How many times have you questioned what someone was doing when they threw the old saying, “Judge not, lest ye be judged” right back at you. My unscientific poll tells me this could the most often used phrase from the Bible, both from Christians and non-Christians alike. Let’s look at this in context:
Judge not, that ye be not judged. For with what judgment ye judge, ye shall be judged: and with what measure ye mete, it shall be measured to you again. And why beholdest thou the mote that is in thy brother’s eye, but considerest not the beam that is in thine own eye? Matthew 7:1-3
Is Jesus telling us to not confront others about sin? Is he telling us to turn a blind eye towards a fellow Christians sin? I don’t think so. The Christian leaders during Jesus’ time were big about pointing the fault out in others while ignoring there own and that’s the point of these verses.
If you see a fellow Christian brother sinning and you are committing the same exact sin then you have no position to go to him and point that out – it’s hypocritical. This causes you to push the other individual down while attempting to build yourself up. So we have to be careful to find when it’s ok to be critical of other’s sin. When I say critical, I don’t mean be negative. You can help out one in sin out of love rather than hate. You can point sin out in a caring and compassionate way as opposed to a mocking and insulting way.
The other important factor in these verses is the fact that Jesus wants us to examine ourselves. Before you ask about another person’s sin look at your own life and see what sin is there. Many times the bad habits we have are the very same habits that drive us crazy in other people Be watchful and if you find yourself trying to magnify the sins of others while covering up your own you should sit down and ask for help. Before I even consider criticizing someone else I reflect on my own life and see if I deserve that same criticism. The first person I judge in any situation is myself…critically too. I want God to point out my faults and show me my sins.

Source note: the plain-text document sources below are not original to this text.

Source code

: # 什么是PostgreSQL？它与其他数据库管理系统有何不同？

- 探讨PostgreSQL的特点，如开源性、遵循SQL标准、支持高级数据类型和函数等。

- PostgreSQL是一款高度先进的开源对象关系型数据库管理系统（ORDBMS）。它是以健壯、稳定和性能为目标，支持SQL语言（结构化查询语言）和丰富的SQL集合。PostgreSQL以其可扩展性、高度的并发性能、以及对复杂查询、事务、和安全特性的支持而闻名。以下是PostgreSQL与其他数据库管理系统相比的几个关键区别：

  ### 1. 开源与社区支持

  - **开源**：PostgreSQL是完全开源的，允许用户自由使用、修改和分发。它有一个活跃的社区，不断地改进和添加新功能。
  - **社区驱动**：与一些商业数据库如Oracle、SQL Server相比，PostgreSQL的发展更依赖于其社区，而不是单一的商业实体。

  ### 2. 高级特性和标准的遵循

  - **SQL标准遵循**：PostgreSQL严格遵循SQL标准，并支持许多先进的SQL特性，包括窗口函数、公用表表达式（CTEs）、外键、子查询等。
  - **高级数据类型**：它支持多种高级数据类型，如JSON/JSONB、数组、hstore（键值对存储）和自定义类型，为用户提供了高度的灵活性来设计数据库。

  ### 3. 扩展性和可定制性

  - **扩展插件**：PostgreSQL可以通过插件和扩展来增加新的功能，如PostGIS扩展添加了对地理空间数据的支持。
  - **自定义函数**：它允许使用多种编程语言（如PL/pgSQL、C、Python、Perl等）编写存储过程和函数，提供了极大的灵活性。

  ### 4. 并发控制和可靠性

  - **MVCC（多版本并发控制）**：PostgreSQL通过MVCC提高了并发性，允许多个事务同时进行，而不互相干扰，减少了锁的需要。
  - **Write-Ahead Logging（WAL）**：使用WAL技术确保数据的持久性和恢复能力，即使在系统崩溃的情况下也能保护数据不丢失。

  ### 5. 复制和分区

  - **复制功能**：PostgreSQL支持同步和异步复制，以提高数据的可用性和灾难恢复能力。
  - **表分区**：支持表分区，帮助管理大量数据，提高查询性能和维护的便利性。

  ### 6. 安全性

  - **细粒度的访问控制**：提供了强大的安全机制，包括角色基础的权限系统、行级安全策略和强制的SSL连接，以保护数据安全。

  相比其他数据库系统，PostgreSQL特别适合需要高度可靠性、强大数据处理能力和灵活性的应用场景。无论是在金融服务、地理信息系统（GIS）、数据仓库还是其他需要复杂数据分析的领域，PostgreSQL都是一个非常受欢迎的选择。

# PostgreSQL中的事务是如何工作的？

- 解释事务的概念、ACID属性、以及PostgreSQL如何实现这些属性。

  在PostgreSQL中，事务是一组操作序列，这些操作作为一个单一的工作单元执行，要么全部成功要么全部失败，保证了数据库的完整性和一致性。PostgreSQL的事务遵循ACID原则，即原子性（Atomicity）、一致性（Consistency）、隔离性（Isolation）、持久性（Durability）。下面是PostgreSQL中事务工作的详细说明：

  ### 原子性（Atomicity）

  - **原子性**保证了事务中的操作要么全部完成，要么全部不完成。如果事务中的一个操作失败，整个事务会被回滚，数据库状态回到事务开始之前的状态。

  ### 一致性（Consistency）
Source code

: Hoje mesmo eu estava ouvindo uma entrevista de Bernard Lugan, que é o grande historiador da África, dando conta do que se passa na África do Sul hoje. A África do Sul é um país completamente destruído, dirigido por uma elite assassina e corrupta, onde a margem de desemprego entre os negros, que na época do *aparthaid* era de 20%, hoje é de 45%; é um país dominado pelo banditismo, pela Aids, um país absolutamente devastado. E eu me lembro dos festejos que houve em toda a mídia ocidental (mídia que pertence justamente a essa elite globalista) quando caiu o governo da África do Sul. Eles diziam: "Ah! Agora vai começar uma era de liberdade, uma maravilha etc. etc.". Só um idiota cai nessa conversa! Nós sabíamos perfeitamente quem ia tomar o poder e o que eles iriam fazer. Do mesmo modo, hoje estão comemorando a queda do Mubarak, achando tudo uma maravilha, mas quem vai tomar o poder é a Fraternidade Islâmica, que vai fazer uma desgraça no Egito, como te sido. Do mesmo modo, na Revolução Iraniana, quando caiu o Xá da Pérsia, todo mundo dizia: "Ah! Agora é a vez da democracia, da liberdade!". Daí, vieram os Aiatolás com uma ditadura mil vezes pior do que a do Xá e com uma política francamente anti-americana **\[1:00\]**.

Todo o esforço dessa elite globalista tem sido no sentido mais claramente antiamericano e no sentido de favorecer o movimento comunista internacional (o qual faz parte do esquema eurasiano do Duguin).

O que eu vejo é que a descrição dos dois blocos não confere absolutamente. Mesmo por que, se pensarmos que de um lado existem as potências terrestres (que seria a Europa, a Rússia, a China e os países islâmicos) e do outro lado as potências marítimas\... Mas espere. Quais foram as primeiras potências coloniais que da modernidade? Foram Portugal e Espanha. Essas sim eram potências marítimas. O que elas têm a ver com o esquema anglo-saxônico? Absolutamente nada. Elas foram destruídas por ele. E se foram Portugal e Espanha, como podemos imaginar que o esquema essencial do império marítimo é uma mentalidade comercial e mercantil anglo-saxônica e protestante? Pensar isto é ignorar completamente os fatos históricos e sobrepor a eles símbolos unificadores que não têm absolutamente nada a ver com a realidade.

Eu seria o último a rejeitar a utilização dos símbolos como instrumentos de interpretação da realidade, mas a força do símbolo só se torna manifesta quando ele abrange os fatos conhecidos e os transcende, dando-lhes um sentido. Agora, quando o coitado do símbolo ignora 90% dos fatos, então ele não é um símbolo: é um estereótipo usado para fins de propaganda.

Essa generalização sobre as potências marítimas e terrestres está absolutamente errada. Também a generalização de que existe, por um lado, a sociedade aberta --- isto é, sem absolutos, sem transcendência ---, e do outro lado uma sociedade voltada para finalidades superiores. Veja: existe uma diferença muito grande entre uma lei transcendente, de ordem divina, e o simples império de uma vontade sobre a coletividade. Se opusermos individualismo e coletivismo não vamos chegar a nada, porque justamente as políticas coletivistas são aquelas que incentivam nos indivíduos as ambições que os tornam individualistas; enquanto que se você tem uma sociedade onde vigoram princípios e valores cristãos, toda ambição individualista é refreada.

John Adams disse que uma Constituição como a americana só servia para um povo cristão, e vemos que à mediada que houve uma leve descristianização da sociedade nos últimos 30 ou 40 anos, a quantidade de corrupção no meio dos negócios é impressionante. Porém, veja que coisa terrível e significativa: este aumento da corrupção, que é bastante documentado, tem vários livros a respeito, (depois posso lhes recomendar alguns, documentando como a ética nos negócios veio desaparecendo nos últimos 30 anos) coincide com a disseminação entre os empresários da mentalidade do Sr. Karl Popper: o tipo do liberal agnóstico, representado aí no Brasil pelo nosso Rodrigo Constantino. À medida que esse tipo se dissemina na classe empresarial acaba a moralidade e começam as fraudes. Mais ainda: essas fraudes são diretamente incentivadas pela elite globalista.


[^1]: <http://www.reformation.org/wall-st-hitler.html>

We are told many times in the Bible that it is ok to point out mistakes in others…especially false teachers:
Beware of false prophets, which come to you in sheep’s clothing, but inwardly they are ravening wolves. Ye shall know them by their fruits. Do men gather grapes of thorns, or figs of thistles? Even so every good tree bringeth forth good fruit; but a corrupt tree bringeth forth evil fruit. A good tree cannot bring forth evil fruit, neither can a corrupt tree bring forth good fruit. Matthew 7:15-19
Paul even points out in Corinthians about how to handle situations that arise in the church:
It is actually reported that there is sexual immorality among you, and such sexual immorality as is not even named among the Gentiles–that a man has his father’s wife! And you are puffed up, and have not rather mourned, that he who has done this deed might be taken away from among you.
1 Corinthians 5:1-2
If there is flagrant sin going on in your church, it’s your duty to work out getting the problem solved. Don’t sit by and let it grow. This toleration of flagrant sin is dangerous:
Your glorying is not good. Do you not know that a little leaven leavens the whole lump? 1 Corinthians 5:6
By allowing the sin to go on we are endangering the whole church. We can’t be sinless, but deliberate sin is a fault we must watch for, especially in our church.